## Tuesday, October 1, 2013

### More on the Distribution of R-Squared

Some time ago, I had a post that discussed the fact that the usual coefficient of determination (R2) for a linear regression model is a sample statistic, and as such it has its own sampling distribution. Some of the characteristics of that sampling distribution were discussed in that earlier post.

You probably know already that we can manipulate the formula for calculating R2, to show that it can be expressed as a simple function of the usual F-statistic that we use to test if all of the slope coefficients in the regression model are zero. This being the case, there are some interesting things that we can say about the behaviour of R2, as a random variable, when the null hypothesis associated with that F-test is in fact true.

Let's explore this a little.

Consider the usual standard linear multiple regression model,

y = Xβ + ε      ;    ε ~ N[0 , σ2In]                                               (1)

where X is non-random and of full rank, k, and includes an intercept variable as its first column.

Consider the null hypothesis,  H0:  β2 = β3 = .... = βk = 0    vs.    HA:  Not H0.

We'll be interested in two statistics:
1. R2 = 1 - Σ [ei2] / Σ [(yi - y*)2]
2. F =   [( Σ (ui2) - Σ (ei2)) / (k - 1)] / [ Σ (ei2) / (n - k)] ,
where ei is the ith residual when (1) is estimated by OLS; y* is the sample average of the yi values; and ui is the ith residual when (1) is estimated subject to the restrictions implied by H0. That is, ui = (yi - y*); i = 1, 2, ..., n.

With some simple manipulations, we can show that

F =  [R2 / (k - 1)] / [(1 - R2) / (n - k)]                                        (2)

Now, let's suppose the the null hypothesis being tested using the F-statistic is in fact true. That's to say, there's actually no linear relationship between y and the set of (non-constant) regressors.
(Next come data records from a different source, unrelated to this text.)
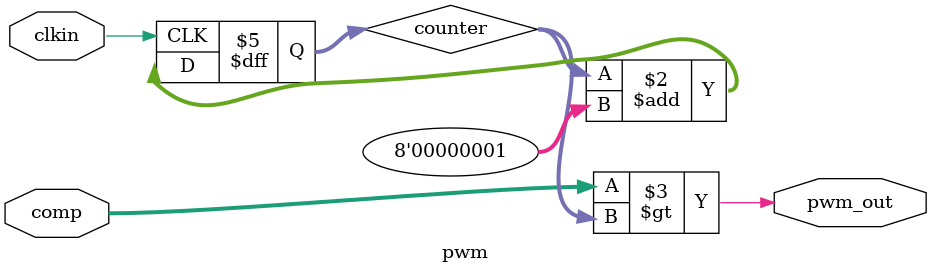
<source format=v>
`timescale 1ns / 1ps


module pwm(
  output pwm_out,
  input clkin,
  input[7:0] comp
);

reg[7:0] counter = 0;

always @(posedge clkin)
begin
  counter = counter + 8'd1;
end

assign pwm_out = (comp > counter);

endmodule
</source>
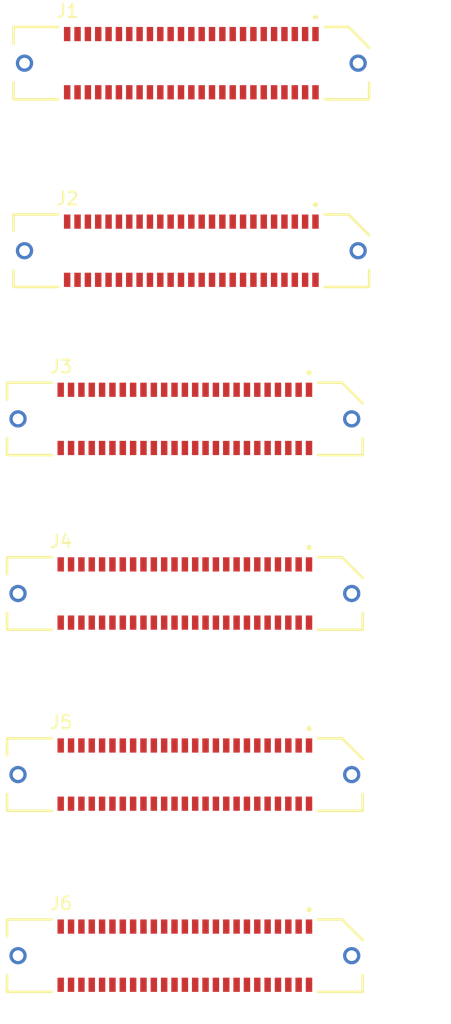
<source format=kicad_pcb>
(kicad_pcb
	(version 20241229)
	(generator "pcbnew")
	(generator_version "9.0")
	(general
		(thickness 1.6)
		(legacy_teardrops no)
	)
	(paper "A4")
	(layers
		(0 "F.Cu" signal)
		(2 "B.Cu" signal)
		(9 "F.Adhes" user "F.Adhesive")
		(11 "B.Adhes" user "B.Adhesive")
		(13 "F.Paste" user)
		(15 "B.Paste" user)
		(5 "F.SilkS" user "F.Silkscreen")
		(7 "B.SilkS" user "B.Silkscreen")
		(1 "F.Mask" user)
		(3 "B.Mask" user)
		(17 "Dwgs.User" user "User.Drawings")
		(19 "Cmts.User" user "User.Comments")
		(21 "Eco1.User" user "User.Eco1")
		(23 "Eco2.User" user "User.Eco2")
		(25 "Edge.Cuts" user)
		(27 "Margin" user)
		(31 "F.CrtYd" user "F.Courtyard")
		(29 "B.CrtYd" user "B.Courtyard")
		(35 "F.Fab" user)
		(33 "B.Fab" user)
		(39 "User.1" user)
		(41 "User.2" user)
		(43 "User.3" user)
		(45 "User.4" user)
	)
	(setup
		(pad_to_mask_clearance 0)
		(allow_soldermask_bridges_in_footprints no)
		(tenting front back)
		(pcbplotparams
			(layerselection 0x00000000_00000000_55555555_5755f5ff)
			(plot_on_all_layers_selection 0x00000000_00000000_00000000_00000000)
			(disableapertmacros no)
			(usegerberextensions no)
			(usegerberattributes yes)
			(usegerberadvancedattributes yes)
			(creategerberjobfile yes)
			(dashed_line_dash_ratio 12.000000)
			(dashed_line_gap_ratio 3.000000)
			(svgprecision 4)
			(plotframeref no)
			(mode 1)
			(useauxorigin no)
			(hpglpennumber 1)
			(hpglpenspeed 20)
			(hpglpendiameter 15.000000)
			(pdf_front_fp_property_popups yes)
			(pdf_back_fp_property_popups yes)
			(pdf_metadata yes)
			(pdf_single_document no)
			(dxfpolygonmode yes)
			(dxfimperialunits yes)
			(dxfusepcbnewfont yes)
			(psnegative no)
			(psa4output no)
			(plot_black_and_white yes)
			(sketchpadsonfab no)
			(plotpadnumbers no)
			(hidednponfab no)
			(sketchdnponfab yes)
			(crossoutdnponfab yes)
			(subtractmaskfromsilk no)
			(outputformat 1)
			(mirror no)
			(drillshape 1)
			(scaleselection 1)
			(outputdirectory "")
		)
	)
	(net 0 "")
	(net 1 "unconnected-(J1-Pad20)")
	(net 2 "unconnected-(J1-Pad39)")
	(net 3 "unconnected-(J1-Pad19)")
	(net 4 "unconnected-(J1-Pad11)")
	(net 5 "unconnected-(J1-Pad37)")
	(net 6 "unconnected-(J1-Pad30)")
	(net 7 "unconnected-(J1-Pad38)")
	(net 8 "unconnected-(J1-Pad13)")
	(net 9 "unconnected-(J1-Pad29)")
	(net 10 "unconnected-(J1-Pad23)")
	(net 11 "unconnected-(J1-Pad49)")
	(net 12 "unconnected-(J1-Pad43)")
	(net 13 "unconnected-(J1-Pad47)")
	(net 14 "unconnected-(J1-Pad18)")
	(net 15 "unconnected-(J1-Pad46)")
	(net 16 "unconnected-(J1-Pad32)")
	(net 17 "unconnected-(J1-Pad10)")
	(net 18 "unconnected-(J1-Pad45)")
	(net 19 "unconnected-(J1-Pad22)")
	(net 20 "unconnected-(J1-Pad42)")
	(net 21 "unconnected-(J1-Pad35)")
	(net 22 "unconnected-(J1-Pad34)")
	(net 23 "unconnected-(J1-Pad33)")
	(net 24 "unconnected-(J1-Pad25)")
	(net 25 "unconnected-(J1-Pad12)")
	(net 26 "unconnected-(J1-Pad24)")
	(net 27 "unconnected-(J1-Pad41)")
	(net 28 "unconnected-(J1-Pad14)")
	(net 29 "unconnected-(J1-Pad50)")
	(net 30 "unconnected-(J1-Pad48)")
	(net 31 "unconnected-(J1-Pad26)")
	(net 32 "unconnected-(J1-Pad31)")
	(net 33 "unconnected-(J1-Pad21)")
	(net 34 "unconnected-(J1-Pad16)")
	(net 35 "unconnected-(J1-Pad27)")
	(net 36 "unconnected-(J1-Pad36)")
	(net 37 "unconnected-(J1-Pad15)")
	(net 38 "unconnected-(J1-Pad17)")
	(net 39 "unconnected-(J1-Pad28)")
	(net 40 "unconnected-(J1-Pad44)")
	(net 41 "unconnected-(J1-Pad40)")
	(net 42 "unconnected-(J2-Pad21)")
	(net 43 "unconnected-(J2-Pad15)")
	(net 44 "unconnected-(J2-Pad31)")
	(net 45 "unconnected-(J2-Pad48)")
	(net 46 "unconnected-(J2-Pad18)")
	(net 47 "unconnected-(J2-Pad47)")
	(net 48 "unconnected-(J2-Pad20)")
	(net 49 "unconnected-(J2-Pad35)")
	(net 50 "unconnected-(J2-Pad14)")
	(net 51 "unconnected-(J2-Pad49)")
	(net 52 "unconnected-(J2-Pad33)")
	(net 53 "unconnected-(J2-Pad39)")
	(net 54 "unconnected-(J2-Pad19)")
	(net 55 "unconnected-(J2-Pad23)")
	(net 56 "unconnected-(J2-Pad34)")
	(net 57 "unconnected-(J2-Pad43)")
	(net 58 "unconnected-(J2-Pad10)")
	(net 59 "unconnected-(J2-Pad36)")
	(net 60 "unconnected-(J2-Pad42)")
	(net 61 "unconnected-(J2-Pad22)")
	(net 62 "unconnected-(J2-Pad30)")
	(net 63 "unconnected-(J2-Pad26)")
	(net 64 "unconnected-(J2-Pad17)")
	(net 65 "unconnected-(J2-Pad38)")
	(net 66 "unconnected-(J2-Pad25)")
	(net 67 "unconnected-(J2-Pad13)")
	(net 68 "unconnected-(J2-Pad27)")
	(net 69 "unconnected-(J2-Pad28)")
	(net 70 "unconnected-(J2-Pad46)")
	(net 71 "unconnected-(J2-Pad12)")
	(net 72 "unconnected-(J2-Pad16)")
	(net 73 "unconnected-(J2-Pad45)")
	(net 74 "unconnected-(J2-Pad11)")
	(net 75 "unconnected-(J2-Pad41)")
	(net 76 "unconnected-(J2-Pad50)")
	(net 77 "unconnected-(J2-Pad44)")
	(net 78 "unconnected-(J2-Pad32)")
	(net 79 "unconnected-(J2-Pad40)")
	(net 80 "unconnected-(J2-Pad29)")
	(net 81 "unconnected-(J2-Pad24)")
	(net 82 "unconnected-(J2-Pad37)")
	(net 83 "unconnected-(J3-Pad15)")
	(net 84 "unconnected-(J3-Pad38)")
	(net 85 "unconnected-(J3-Pad45)")
	(net 86 "unconnected-(J3-Pad35)")
	(net 87 "unconnected-(J3-Pad46)")
	(net 88 "unconnected-(J3-Pad10)")
	(net 89 "unconnected-(J3-Pad14)")
	(net 90 "unconnected-(J3-Pad37)")
	(net 91 "unconnected-(J3-Pad21)")
	(net 92 "unconnected-(J3-Pad50)")
	(net 93 "unconnected-(J3-Pad20)")
	(net 94 "unconnected-(J3-Pad34)")
	(net 95 "unconnected-(J3-Pad19)")
	(net 96 "unconnected-(J3-Pad25)")
	(net 97 "unconnected-(J3-Pad42)")
	(net 98 "unconnected-(J3-Pad44)")
	(net 99 "unconnected-(J3-Pad41)")
	(net 100 "unconnected-(J3-Pad12)")
	(net 101 "unconnected-(J3-Pad11)")
	(net 102 "unconnected-(J3-Pad29)")
	(net 103 "unconnected-(J3-Pad48)")
	(net 104 "unconnected-(J3-Pad22)")
	(net 105 "unconnected-(J3-Pad32)")
	(net 106 "unconnected-(J3-Pad36)")
	(net 107 "unconnected-(J3-Pad33)")
	(net 108 "unconnected-(J3-Pad47)")
	(net 109 "unconnected-(J3-Pad39)")
	(net 110 "unconnected-(J3-Pad40)")
	(net 111 "unconnected-(J3-Pad31)")
	(net 112 "unconnected-(J3-Pad49)")
	(net 113 "unconnected-(J3-Pad28)")
	(net 114 "unconnected-(J3-Pad18)")
	(net 115 "unconnected-(J3-Pad24)")
	(net 116 "unconnected-(J3-Pad17)")
	(net 117 "unconnected-(J3-Pad13)")
	(net 118 "unconnected-(J3-Pad26)")
	(net 119 "unconnected-(J3-Pad16)")
	(net 120 "unconnected-(J3-Pad43)")
	(net 121 "unconnected-(J3-Pad23)")
	(net 122 "unconnected-(J3-Pad27)")
	(net 123 "unconnected-(J3-Pad30)")
	(net 124 "unconnected-(J4-Pad37)")
	(net 125 "unconnected-(J4-Pad10)")
	(net 126 "unconnected-(J4-Pad17)")
	(net 127 "unconnected-(J4-Pad16)")
	(net 128 "unconnected-(J4-Pad50)")
	(net 129 "unconnected-(J4-Pad27)")
	(net 130 "unconnected-(J4-Pad18)")
	(net 131 "unconnected-(J4-Pad38)")
	(net 132 "unconnected-(J4-Pad25)")
	(net 133 "unconnected-(J4-Pad47)")
	(net 134 "unconnected-(J4-Pad13)")
	(net 135 "unconnected-(J4-Pad22)")
	(net 136 "unconnected-(J4-Pad20)")
	(net 137 "unconnected-(J4-Pad15)")
	(net 138 "unconnected-(J4-Pad36)")
	(net 139 "unconnected-(J4-Pad23)")
	(net 140 "unconnected-(J4-Pad14)")
	(net 141 "unconnected-(J4-Pad42)")
	(net 142 "unconnected-(J4-Pad34)")
	(net 143 "unconnected-(J4-Pad30)")
	(net 144 "unconnected-(J4-Pad48)")
	(net 145 "unconnected-(J4-Pad11)")
	(net 146 "unconnected-(J4-Pad19)")
	(net 147 "unconnected-(J4-Pad39)")
	(net 148 "unconnected-(J4-Pad44)")
	(net 149 "unconnected-(J4-Pad29)")
	(net 150 "unconnected-(J4-Pad28)")
	(net 151 "unconnected-(J4-Pad33)")
	(net 152 "unconnected-(J4-Pad26)")
	(net 153 "unconnected-(J4-Pad31)")
	(net 154 "unconnected-(J4-Pad46)")
	(net 155 "unconnected-(J4-Pad12)")
	(net 156 "unconnected-(J4-Pad35)")
	(net 157 "unconnected-(J4-Pad32)")
	(net 158 "unconnected-(J4-Pad49)")
	(net 159 "unconnected-(J4-Pad40)")
	(net 160 "unconnected-(J4-Pad43)")
	(net 161 "unconnected-(J4-Pad41)")
	(net 162 "unconnected-(J4-Pad21)")
	(net 163 "unconnected-(J4-Pad45)")
	(net 164 "unconnected-(J4-Pad24)")
	(net 165 "unconnected-(J5-Pad17)")
	(net 166 "unconnected-(J5-Pad49)")
	(net 167 "unconnected-(J5-Pad15)")
	(net 168 "unconnected-(J5-Pad42)")
	(net 169 "unconnected-(J5-Pad31)")
	(net 170 "unconnected-(J5-Pad37)")
	(net 171 "unconnected-(J5-Pad36)")
	(net 172 "unconnected-(J5-Pad20)")
	(net 173 "unconnected-(J5-Pad26)")
	(net 174 "unconnected-(J5-Pad34)")
	(net 175 "unconnected-(J5-Pad13)")
	(net 176 "unconnected-(J5-Pad47)")
	(net 177 "unconnected-(J5-Pad32)")
	(net 178 "unconnected-(J5-Pad16)")
	(net 179 "unconnected-(J5-Pad21)")
	(net 180 "unconnected-(J5-Pad38)")
	(net 181 "unconnected-(J5-Pad11)")
	(net 182 "unconnected-(J5-Pad45)")
	(net 183 "unconnected-(J5-Pad19)")
	(net 184 "unconnected-(J5-Pad33)")
	(net 185 "unconnected-(J5-Pad22)")
	(net 186 "unconnected-(J5-Pad46)")
	(net 187 "unconnected-(J5-Pad40)")
	(net 188 "unconnected-(J5-Pad14)")
	(net 189 "unconnected-(J5-Pad27)")
	(net 190 "unconnected-(J5-Pad25)")
	(net 191 "unconnected-(J5-Pad28)")
	(net 192 "unconnected-(J5-Pad48)")
	(net 193 "unconnected-(J5-Pad10)")
	(net 194 "unconnected-(J5-Pad39)")
	(net 195 "unconnected-(J5-Pad35)")
	(net 196 "unconnected-(J5-Pad41)")
	(net 197 "unconnected-(J5-Pad12)")
	(net 198 "unconnected-(J5-Pad30)")
	(net 199 "unconnected-(J5-Pad23)")
	(net 200 "unconnected-(J5-Pad18)")
	(net 201 "unconnected-(J5-Pad43)")
	(net 202 "unconnected-(J5-Pad44)")
	(net 203 "unconnected-(J5-Pad24)")
	(net 204 "unconnected-(J5-Pad50)")
	(net 205 "unconnected-(J5-Pad29)")
	(net 206 "unconnected-(J6-Pad46)")
	(net 207 "unconnected-(J6-Pad36)")
	(net 208 "unconnected-(J6-Pad13)")
	(net 209 "unconnected-(J6-Pad38)")
	(net 210 "unconnected-(J6-Pad19)")
	(net 211 "unconnected-(J6-Pad39)")
	(net 212 "unconnected-(J6-Pad50)")
	(net 213 "unconnected-(J6-Pad40)")
	(net 214 "unconnected-(J6-Pad30)")
	(net 215 "unconnected-(J6-Pad11)")
	(net 216 "unconnected-(J6-Pad49)")
	(net 217 "unconnected-(J6-Pad28)")
	(net 218 "unconnected-(J6-Pad44)")
	(net 219 "unconnected-(J6-Pad14)")
	(net 220 "unconnected-(J6-Pad25)")
	(net 221 "unconnected-(J6-Pad22)")
	(net 222 "unconnected-(J6-Pad16)")
	(net 223 "unconnected-(J6-Pad10)")
	(net 224 "unconnected-(J6-Pad45)")
	(net 225 "unconnected-(J6-Pad23)")
	(net 226 "unconnected-(J6-Pad34)")
	(net 227 "unconnected-(J6-Pad47)")
	(net 228 "unconnected-(J6-Pad35)")
	(net 229 "unconnected-(J6-Pad12)")
	(net 230 "unconnected-(J6-Pad43)")
	(net 231 "unconnected-(J6-Pad21)")
	(net 232 "unconnected-(J6-Pad33)")
	(net 233 "unconnected-(J6-Pad31)")
	(net 234 "unconnected-(J6-Pad20)")
	(net 235 "unconnected-(J6-Pad26)")
	(net 236 "unconnected-(J6-Pad15)")
	(net 237 "unconnected-(J6-Pad24)")
	(net 238 "unconnected-(J6-Pad41)")
	(net 239 "unconnected-(J6-Pad29)")
	(net 240 "unconnected-(J6-Pad37)")
	(net 241 "unconnected-(J6-Pad27)")
	(net 242 "unconnected-(J6-Pad17)")
	(net 243 "unconnected-(J6-Pad32)")
	(net 244 "unconnected-(J6-Pad48)")
	(net 245 "unconnected-(J6-Pad42)")
	(net 246 "unconnected-(J6-Pad18)")
	(footprint "library:SAMTEC_ERF8-025-05.0-L-DV-L-K-TR" (layer "F.Cu") (at 150 133.5))
	(footprint "library:SAMTEC_ERF8-025-05.0-L-DV-L-K-TR" (layer "F.Cu") (at 150.5 79))
	(footprint "library:SAMTEC_ERF8-025-05.0-L-DV-L-K-TR" (layer "F.Cu") (at 150 105.5))
	(footprint "library:SAMTEC_ERF8-025-05.0-L-DV-L-K-TR" (layer "F.Cu") (at 150.5 64.5))
	(footprint "library:SAMTEC_ERF8-025-05.0-L-DV-L-K-TR" (layer "F.Cu") (at 150 119.5))
	(footprint "library:SAMTEC_ERF8-025-05.0-L-DV-L-K-TR" (layer "F.Cu") (at 150 92))
	(embedded_fonts no)
)

</source>
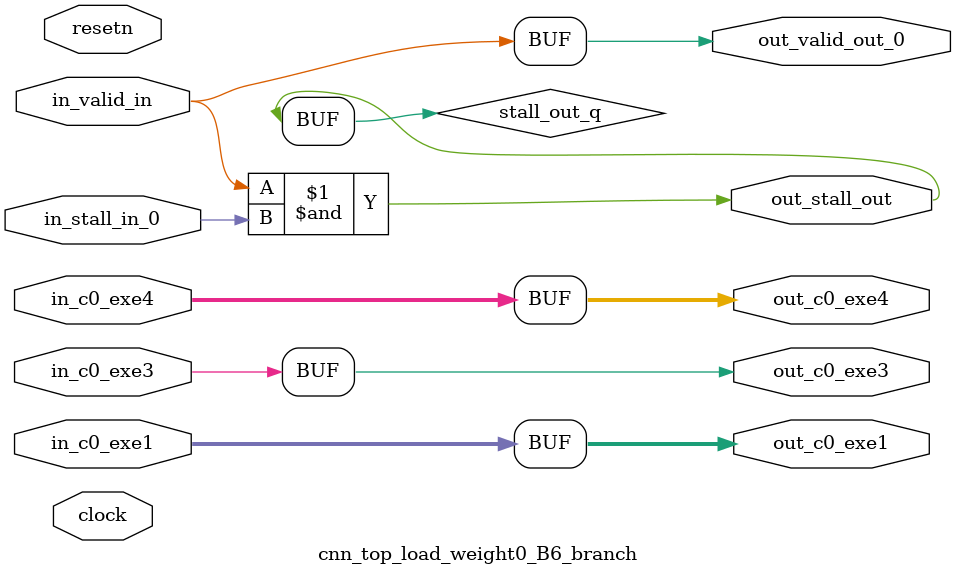
<source format=sv>



(* altera_attribute = "-name AUTO_SHIFT_REGISTER_RECOGNITION OFF; -name MESSAGE_DISABLE 10036; -name MESSAGE_DISABLE 10037; -name MESSAGE_DISABLE 14130; -name MESSAGE_DISABLE 14320; -name MESSAGE_DISABLE 15400; -name MESSAGE_DISABLE 14130; -name MESSAGE_DISABLE 10036; -name MESSAGE_DISABLE 12020; -name MESSAGE_DISABLE 12030; -name MESSAGE_DISABLE 12010; -name MESSAGE_DISABLE 12110; -name MESSAGE_DISABLE 14320; -name MESSAGE_DISABLE 13410; -name MESSAGE_DISABLE 113007; -name MESSAGE_DISABLE 10958" *)
module cnn_top_load_weight0_B6_branch (
    input wire [31:0] in_c0_exe1,
    input wire [0:0] in_c0_exe3,
    input wire [31:0] in_c0_exe4,
    input wire [0:0] in_stall_in_0,
    input wire [0:0] in_valid_in,
    output wire [31:0] out_c0_exe1,
    output wire [0:0] out_c0_exe3,
    output wire [31:0] out_c0_exe4,
    output wire [0:0] out_stall_out,
    output wire [0:0] out_valid_out_0,
    input wire clock,
    input wire resetn
    );

    wire [0:0] stall_out_q;


    // out_c0_exe1(GPOUT,7)
    assign out_c0_exe1 = in_c0_exe1;

    // out_c0_exe3(GPOUT,8)
    assign out_c0_exe3 = in_c0_exe3;

    // out_c0_exe4(GPOUT,9)
    assign out_c0_exe4 = in_c0_exe4;

    // stall_out(LOGICAL,12)
    assign stall_out_q = in_valid_in & in_stall_in_0;

    // out_stall_out(GPOUT,10)
    assign out_stall_out = stall_out_q;

    // out_valid_out_0(GPOUT,11)
    assign out_valid_out_0 = in_valid_in;

endmodule

</source>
In that case, the statistic, F, follows Snedecor's F- distribution with (k - 1) and (n - k) degrees of freedom. Very importantly, note that if H0 is false, then F follows a non-central F distribution. The non-centrality parameter associated with the latter distribution depends on the values of β2, β3, ...., βk, and σ2; and the values of the X data. Essentially, it's the value of this parameter that determines the power of the F-test.

So, what can we say about the distribution of R2 when H0 is true? Returning to the relationship, (2), we can easily establish that

R2 = [(k - 1)F] / [(n - k) + (k - 1)F] .

Then, we can exploit a well-known connection between the (central) F-distribution and the Beta distribution, with support (0 , 1). Specifically, if F follows an F distribution with v1 and v2 degrees of freedom, then the random variable [v1F] / [v2 + v1F] follows a Beta distribution, with shape parameters (v1 / 2) and (v2 / 2).

This give us the distribution for R2 when H0 is true - that is, when in essence the "population R2" is actually zero. In this case, R2 is Beta-distributed with shape parameters [(k - 1) / 2] and [(n - k) / 2].

Now, if we have a Beta-distributed random variable with shape parameters a and b (say) the mean of the random variable is [a / (a + b)], and its variance is (ab)/ [(a + b)2 (a + b + 1)] . So, we see right away that:

E[R2] = [(k - 1) / (n - 1)]     and     Var.[R2] = [2(k - 1)(n - k)] / [(n + 1) (n - 1)2] .

Among other things, notice that the (sample) R2 is an upward-biased estimator of the population R2 (zero) when H0 is true. However, both the mean and variance of R2 approach zero as n → ∞, so the latter statistic is both mean-square and weakly consistent for the population R2 in this case.

You might ask yourself, what emerges if we go through a similar analysis using the "adjusted" coefficient of determination? Is the "adjusted R2" more or less biased than R2 itself, when there is actually no linear relationship between y and the columns of X?

1. Very interesting. I think the result doesn't apply to the case of univariate regression or simple scatter plot. Otherwise, it suggests var(R-squared) equals zero!

1. No - you have misunderstood. In that case, k=2 (see the definition of k), and var. (R^2)=(n-2)/[n(n-1)^2] > 0.

2. I see. Thanks.

2. What would be the estimate of the variance of R-sq-adj?

1. If the null hypothesis is true, then the variance of the adjusted R-squared is (k - 1) / [n(n - k)], and this is greater than or equal to the variance of the R-squared itself in this case. I'll prepare s short post on this.

2. 3. I am not sure about the derivation of the variance: shouldn't it be (2(k-1)(n-k) ) / ( (n-1)^2(n+1) ) . Thank you

1. Thank you - yes it should be, and I have now corrected it.

4. Nice. Are there any results for the distribution of $R^2$ for nonzero $\beta$?

1. In that case the F statistic will be non-central F in distribution. R-squared should then be able to be written in terms of a non-central Beta statistic. The mean and variance could then easily be established.